The idea of a piano-free homage to jazz giant Thelonious Monk might sound as unlikely as a mime tribute to Ethel Merman — but both on disc and in live performance, this concept takes flight with amazing elegance, thanks to the clever, intuitive nature of co-leaders Steve Lacy and Roswell Rudd.
Soprano saxophonist Lacy and trombonist Rudd, who first played together 35 years ago in a Monk-centric combo called School Days, have revived their partnership on the just-released Verve disc “Monk’s Dream” — which formed the basis for the riveting, sometimes Byzantine set delivered Wednesday.
Although they share a similar avant-garde background, Lacy and Rudd couldn’t be more different in style — the saxophonist’s cerebral musings standing in marked contrast to the trombonist’s impulsive, often prankish blowing. The pair tested each other’s limits — much like “The Odd Couple’s” Felix and Oscar — on “The Bath,” which saw Rudd unleash some of his most pixilated solos with all the zest of a school kid hitting a water slide.

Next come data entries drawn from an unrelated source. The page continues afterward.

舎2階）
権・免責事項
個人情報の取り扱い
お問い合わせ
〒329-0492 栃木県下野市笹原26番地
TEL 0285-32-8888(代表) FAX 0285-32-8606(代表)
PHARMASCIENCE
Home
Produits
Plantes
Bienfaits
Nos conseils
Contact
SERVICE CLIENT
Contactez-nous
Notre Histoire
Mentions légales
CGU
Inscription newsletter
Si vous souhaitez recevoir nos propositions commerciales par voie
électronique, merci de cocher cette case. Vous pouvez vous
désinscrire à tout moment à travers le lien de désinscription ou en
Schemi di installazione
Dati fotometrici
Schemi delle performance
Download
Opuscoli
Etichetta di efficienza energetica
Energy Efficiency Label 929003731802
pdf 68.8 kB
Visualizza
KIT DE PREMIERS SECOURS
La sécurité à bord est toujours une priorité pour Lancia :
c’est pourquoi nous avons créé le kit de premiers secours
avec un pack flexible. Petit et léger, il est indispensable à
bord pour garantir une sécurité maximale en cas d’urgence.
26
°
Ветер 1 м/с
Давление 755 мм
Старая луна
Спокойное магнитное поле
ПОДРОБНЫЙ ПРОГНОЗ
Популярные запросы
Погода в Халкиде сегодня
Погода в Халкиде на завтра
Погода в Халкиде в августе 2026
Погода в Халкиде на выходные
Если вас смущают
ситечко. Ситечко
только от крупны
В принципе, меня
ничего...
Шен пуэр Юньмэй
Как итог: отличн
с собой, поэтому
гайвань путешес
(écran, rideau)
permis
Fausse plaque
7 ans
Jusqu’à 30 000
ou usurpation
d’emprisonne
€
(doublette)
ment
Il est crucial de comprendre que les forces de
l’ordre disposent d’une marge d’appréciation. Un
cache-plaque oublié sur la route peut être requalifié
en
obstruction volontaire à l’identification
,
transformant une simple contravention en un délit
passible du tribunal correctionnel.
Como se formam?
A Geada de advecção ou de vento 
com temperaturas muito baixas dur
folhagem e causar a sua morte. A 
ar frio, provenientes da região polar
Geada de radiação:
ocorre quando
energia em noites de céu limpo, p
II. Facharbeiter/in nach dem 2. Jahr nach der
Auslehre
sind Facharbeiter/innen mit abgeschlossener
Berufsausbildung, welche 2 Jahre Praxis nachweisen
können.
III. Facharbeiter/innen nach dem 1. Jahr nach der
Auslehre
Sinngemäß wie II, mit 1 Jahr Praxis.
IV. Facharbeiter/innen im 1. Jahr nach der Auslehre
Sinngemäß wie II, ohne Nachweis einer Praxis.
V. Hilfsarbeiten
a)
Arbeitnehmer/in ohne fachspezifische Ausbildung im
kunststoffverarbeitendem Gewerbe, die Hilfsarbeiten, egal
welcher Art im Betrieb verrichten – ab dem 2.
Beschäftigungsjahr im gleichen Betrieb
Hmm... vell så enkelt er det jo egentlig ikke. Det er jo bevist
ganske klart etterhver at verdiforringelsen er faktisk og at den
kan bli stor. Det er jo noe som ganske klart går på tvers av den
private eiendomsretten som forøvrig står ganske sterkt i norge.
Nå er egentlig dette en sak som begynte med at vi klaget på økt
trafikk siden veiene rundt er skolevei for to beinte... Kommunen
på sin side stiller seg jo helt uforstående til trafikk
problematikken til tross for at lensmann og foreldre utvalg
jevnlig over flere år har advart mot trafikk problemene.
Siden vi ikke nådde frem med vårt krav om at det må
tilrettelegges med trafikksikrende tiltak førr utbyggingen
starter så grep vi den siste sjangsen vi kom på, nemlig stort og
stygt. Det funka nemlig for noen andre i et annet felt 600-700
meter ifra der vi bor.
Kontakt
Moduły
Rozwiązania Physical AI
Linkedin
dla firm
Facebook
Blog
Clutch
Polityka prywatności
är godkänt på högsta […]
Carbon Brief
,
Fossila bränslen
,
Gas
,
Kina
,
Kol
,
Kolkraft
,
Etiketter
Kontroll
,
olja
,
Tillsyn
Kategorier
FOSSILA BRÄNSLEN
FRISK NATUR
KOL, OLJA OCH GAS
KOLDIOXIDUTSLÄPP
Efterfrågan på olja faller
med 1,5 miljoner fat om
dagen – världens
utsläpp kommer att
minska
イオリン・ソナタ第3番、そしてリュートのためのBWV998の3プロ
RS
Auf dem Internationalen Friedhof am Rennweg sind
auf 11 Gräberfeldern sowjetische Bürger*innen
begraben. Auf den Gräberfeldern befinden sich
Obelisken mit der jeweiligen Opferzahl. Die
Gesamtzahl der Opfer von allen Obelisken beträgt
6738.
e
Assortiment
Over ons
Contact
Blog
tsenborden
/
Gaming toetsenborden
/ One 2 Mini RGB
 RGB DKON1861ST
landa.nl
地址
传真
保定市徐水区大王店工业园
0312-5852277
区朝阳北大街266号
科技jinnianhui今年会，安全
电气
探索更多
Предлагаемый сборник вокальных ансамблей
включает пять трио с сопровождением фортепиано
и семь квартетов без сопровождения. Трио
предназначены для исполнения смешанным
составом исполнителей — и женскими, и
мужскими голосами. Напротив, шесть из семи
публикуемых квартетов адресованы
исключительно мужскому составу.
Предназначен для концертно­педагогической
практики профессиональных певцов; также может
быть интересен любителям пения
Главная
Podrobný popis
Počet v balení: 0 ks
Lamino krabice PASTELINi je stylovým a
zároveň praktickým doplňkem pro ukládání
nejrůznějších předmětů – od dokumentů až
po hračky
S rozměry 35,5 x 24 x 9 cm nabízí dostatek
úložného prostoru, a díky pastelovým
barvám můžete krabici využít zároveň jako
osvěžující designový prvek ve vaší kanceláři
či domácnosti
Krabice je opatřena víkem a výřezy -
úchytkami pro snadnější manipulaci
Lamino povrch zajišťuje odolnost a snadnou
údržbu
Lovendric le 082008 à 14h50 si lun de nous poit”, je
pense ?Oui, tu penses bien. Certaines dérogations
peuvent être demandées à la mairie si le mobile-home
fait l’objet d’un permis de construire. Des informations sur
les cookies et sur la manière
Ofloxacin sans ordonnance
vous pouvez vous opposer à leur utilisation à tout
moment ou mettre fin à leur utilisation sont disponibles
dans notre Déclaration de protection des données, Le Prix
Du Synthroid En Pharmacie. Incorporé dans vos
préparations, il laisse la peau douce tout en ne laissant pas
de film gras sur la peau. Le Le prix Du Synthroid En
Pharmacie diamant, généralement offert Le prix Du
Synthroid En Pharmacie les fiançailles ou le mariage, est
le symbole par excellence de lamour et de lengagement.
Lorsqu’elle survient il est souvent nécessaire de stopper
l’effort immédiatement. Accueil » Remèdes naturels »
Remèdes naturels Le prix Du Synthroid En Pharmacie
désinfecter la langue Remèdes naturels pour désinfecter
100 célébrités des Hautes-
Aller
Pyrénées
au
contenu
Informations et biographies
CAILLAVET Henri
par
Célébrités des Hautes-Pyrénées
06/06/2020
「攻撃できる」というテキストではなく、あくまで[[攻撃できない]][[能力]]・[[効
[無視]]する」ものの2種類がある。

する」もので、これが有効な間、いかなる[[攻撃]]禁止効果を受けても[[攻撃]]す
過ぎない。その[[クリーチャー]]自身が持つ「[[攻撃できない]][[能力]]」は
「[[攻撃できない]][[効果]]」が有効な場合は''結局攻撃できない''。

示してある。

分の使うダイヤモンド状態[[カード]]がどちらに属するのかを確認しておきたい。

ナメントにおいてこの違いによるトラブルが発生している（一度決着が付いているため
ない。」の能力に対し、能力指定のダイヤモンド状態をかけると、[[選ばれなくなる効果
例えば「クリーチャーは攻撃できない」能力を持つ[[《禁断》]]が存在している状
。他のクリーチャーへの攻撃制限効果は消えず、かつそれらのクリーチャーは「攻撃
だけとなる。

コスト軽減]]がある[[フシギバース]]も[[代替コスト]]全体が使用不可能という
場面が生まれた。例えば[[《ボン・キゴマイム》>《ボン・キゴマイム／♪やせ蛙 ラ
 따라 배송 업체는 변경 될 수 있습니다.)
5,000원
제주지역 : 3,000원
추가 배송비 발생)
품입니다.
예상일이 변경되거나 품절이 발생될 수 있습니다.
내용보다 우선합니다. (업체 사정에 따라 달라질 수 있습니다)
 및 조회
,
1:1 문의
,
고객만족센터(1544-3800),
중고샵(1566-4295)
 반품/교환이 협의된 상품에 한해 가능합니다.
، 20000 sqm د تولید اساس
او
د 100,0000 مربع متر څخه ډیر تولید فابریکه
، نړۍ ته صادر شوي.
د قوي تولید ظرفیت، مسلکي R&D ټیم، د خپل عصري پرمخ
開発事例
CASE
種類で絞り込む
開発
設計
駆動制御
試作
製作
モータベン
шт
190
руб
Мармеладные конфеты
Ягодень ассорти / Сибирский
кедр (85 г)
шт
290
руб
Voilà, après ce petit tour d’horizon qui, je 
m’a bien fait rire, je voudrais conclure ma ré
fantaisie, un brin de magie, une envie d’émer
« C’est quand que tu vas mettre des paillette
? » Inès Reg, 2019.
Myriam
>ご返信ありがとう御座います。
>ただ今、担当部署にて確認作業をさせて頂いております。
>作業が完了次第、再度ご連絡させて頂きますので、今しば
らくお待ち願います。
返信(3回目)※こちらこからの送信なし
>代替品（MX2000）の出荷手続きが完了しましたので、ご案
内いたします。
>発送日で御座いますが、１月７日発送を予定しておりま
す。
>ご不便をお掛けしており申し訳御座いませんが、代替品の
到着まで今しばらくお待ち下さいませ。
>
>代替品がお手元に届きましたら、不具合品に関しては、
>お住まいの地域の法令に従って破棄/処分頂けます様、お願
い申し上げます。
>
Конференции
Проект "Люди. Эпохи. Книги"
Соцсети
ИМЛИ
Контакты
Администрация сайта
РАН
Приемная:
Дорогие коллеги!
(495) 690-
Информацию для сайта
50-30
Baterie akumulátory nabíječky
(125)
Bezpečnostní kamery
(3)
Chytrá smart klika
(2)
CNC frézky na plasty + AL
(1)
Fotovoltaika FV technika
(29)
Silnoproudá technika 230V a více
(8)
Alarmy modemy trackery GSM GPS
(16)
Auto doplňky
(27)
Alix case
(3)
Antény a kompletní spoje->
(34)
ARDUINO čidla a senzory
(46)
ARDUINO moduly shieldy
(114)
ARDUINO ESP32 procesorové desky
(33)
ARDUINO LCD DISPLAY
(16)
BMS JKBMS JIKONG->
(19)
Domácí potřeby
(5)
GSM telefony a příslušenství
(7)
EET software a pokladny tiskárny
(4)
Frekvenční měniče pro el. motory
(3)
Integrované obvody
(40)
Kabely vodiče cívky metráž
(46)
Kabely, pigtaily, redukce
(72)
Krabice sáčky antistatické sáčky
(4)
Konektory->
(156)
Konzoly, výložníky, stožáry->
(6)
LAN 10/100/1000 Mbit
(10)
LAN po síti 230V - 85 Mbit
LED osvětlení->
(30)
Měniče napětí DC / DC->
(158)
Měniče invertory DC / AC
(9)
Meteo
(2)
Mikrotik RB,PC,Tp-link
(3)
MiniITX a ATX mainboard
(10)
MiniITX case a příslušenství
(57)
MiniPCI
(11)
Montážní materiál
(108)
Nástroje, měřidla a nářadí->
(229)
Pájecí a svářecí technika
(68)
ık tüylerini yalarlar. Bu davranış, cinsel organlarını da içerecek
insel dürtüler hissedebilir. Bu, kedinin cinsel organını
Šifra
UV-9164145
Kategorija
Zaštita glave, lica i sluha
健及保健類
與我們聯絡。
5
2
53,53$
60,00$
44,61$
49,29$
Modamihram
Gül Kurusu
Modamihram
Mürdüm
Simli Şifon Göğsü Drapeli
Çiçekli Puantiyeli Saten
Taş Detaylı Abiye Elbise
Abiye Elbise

The front men meshed more readily on a rendition of Duke Ellington’s “Koko,” which took on a pseudo-Eastern tone during Lacy’s laconic solo. The quartet closed ranks even further for “Wake for Tomorrow,” a rhythmic tour de force redolent of the mournful-yet-brisk vibe of a New Orleans funeral march.
Credit drummer John Batsch with holding together some of the set’s more disparate elements. With his light touch and oddly configured kit — an upended snare served as his kick drum–Batsch smoothed over rough patches with panache, gently guiding his band mates in the proper direction.
Although both Lacy and Rudd have spent much time on the fringes of the jazz scene, they’re equally conversant in traditional playing — as borne out by their parrying on the trombonist’s “Bamaco,” a sunny, Iberian-tinged number that closed the set on a jovial note.